Segment Open

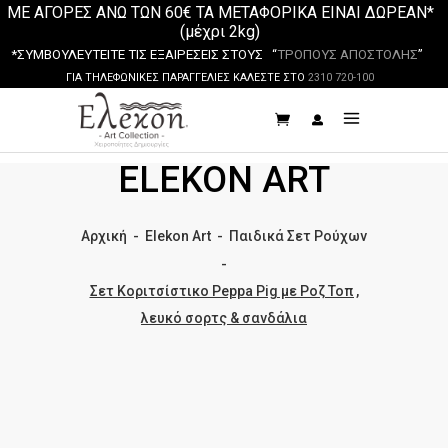
ΜΕ ΑΓΟΡΕΣ ΑΝΩ ΤΩΝ 60€ ΤΑ ΜΕΤΑΦΟΡΙΚΑ ΕΙΝΑΙ ΔΩΡΕΑΝ*
(μέχρι 2kg)
*ΣΥΜΒΟΥΛΕΥΤΕΙΤΕ ΤΙΣ ΕΞΑΙΡΕΣΕΙΣ ΣΤΟΥΣ “
ΤΡΟΠΟΥΣ ΑΠΟΣΤΟΛΗΣ
”
ΓΙΑ ΤΗΛΕΦΩΝΙΚΕΣ ΠΑΡΑΓΓΕΛΙΕΣ ΚΑΛΕΣΤΕ ΣΤΟ
2310 720-100
ELEKON ART
Αρχική
-
Elekon Art
-
Παιδικά Σετ Ρούχων
-
Σετ Κοριτσίστικο Peppa Pig με Ροζ Τοπ ,
λευκό σορτς & σανδάλια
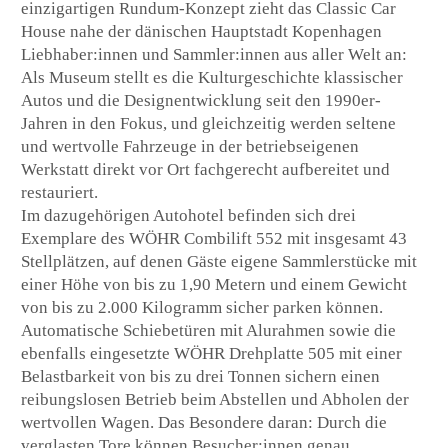
einzigartigen Rundum-Konzept zieht das Classic Car
House nahe der dänischen Hauptstadt Kopenhagen
Liebhaber:innen und Sammler:innen aus aller Welt an:
Als Museum stellt es die Kulturgeschichte klassischer
Autos und die Designentwicklung seit den 1990er-
Jahren in den Fokus, und gleichzeitig werden seltene
und wertvolle Fahrzeuge in der betriebseigenen
Werkstatt direkt vor Ort fachgerecht aufbereitet und
restauriert.
Im dazugehörigen Autohotel befinden sich drei
Exemplare des WÖHR Combilift 552 mit insgesamt 43
Stellplätzen, auf denen Gäste eigene Sammlerstücke mit
einer Höhe von bis zu 1,90 Metern und einem Gewicht
von bis zu 2.000 Kilogramm sicher parken können.
Automatische Schiebetüren mit Alurahmen sowie die
ebenfalls eingesetzte WÖHR Drehplatte 505 mit einer
Belastbarkeit von bis zu drei Tonnen sichern einen
reibungslosen Betrieb beim Abstellen und Abholen der
wertvollen Wagen. Das Besondere daran: Durch die
verglasten Tore können Besucher:innen genau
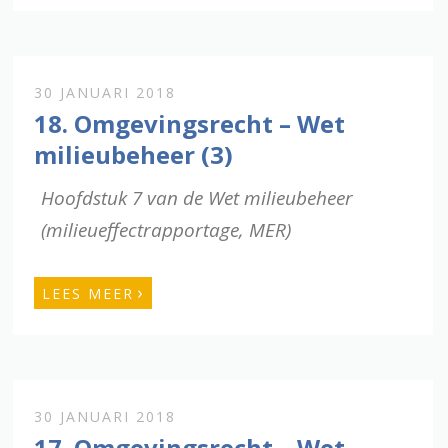
30 JANUARI 2018
18. Omgevingsrecht – Wet
milieubeheer (3)
Hoofdstuk 7 van de Wet milieubeheer
(milieueffectrapportage, MER)
›
LEES MEER
30 JANUARI 2018
17. Omgevingsrecht – Wet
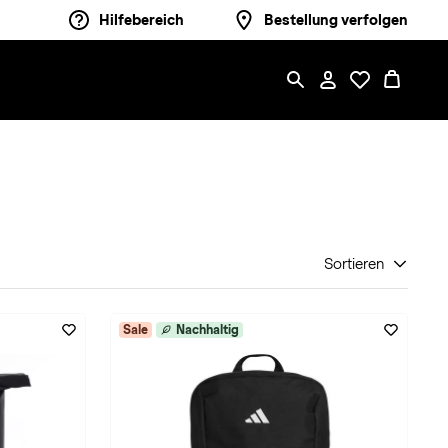
Hilfebereich
Bestellung verfolgen
Sortieren
Sale
Nachhaltig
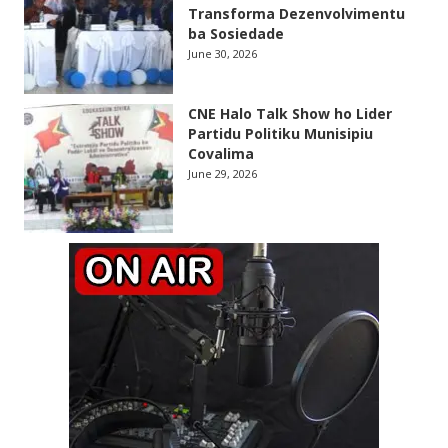
Transforma Dezenvolvimentu
ba Sosiedade
June 30, 2026
CNE Halo Talk Show ho Lider
Partidu Politiku Munisipiu
Covalima
June 29, 2026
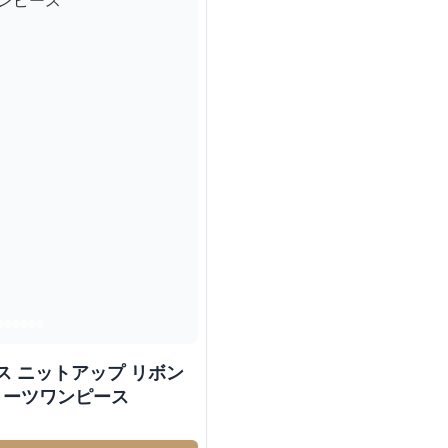
ス ニットアップ リボン
リーツワンピース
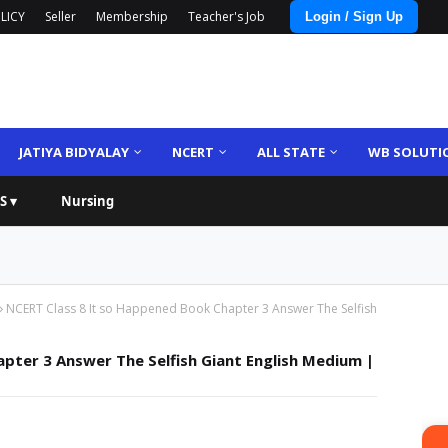
LICY
Seller
Membership
Teacher's Job
Login / Sign Up
JATIYA BIDYALAY
NCERT
ALL STATE
WB SOLUTI
S ▾
Nursing
NCERT Class 8 It so Happened Book Chapter 3 Answer The Selfish
pter 3 Answer The Selfish Giant English Medium |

Segment Closed

The result is a copy of every line above where the word "drei" shows up.

Im dazugehörigen Autohotel befinden sich drei
Belastbarkeit von bis zu drei Tonnen sichern einen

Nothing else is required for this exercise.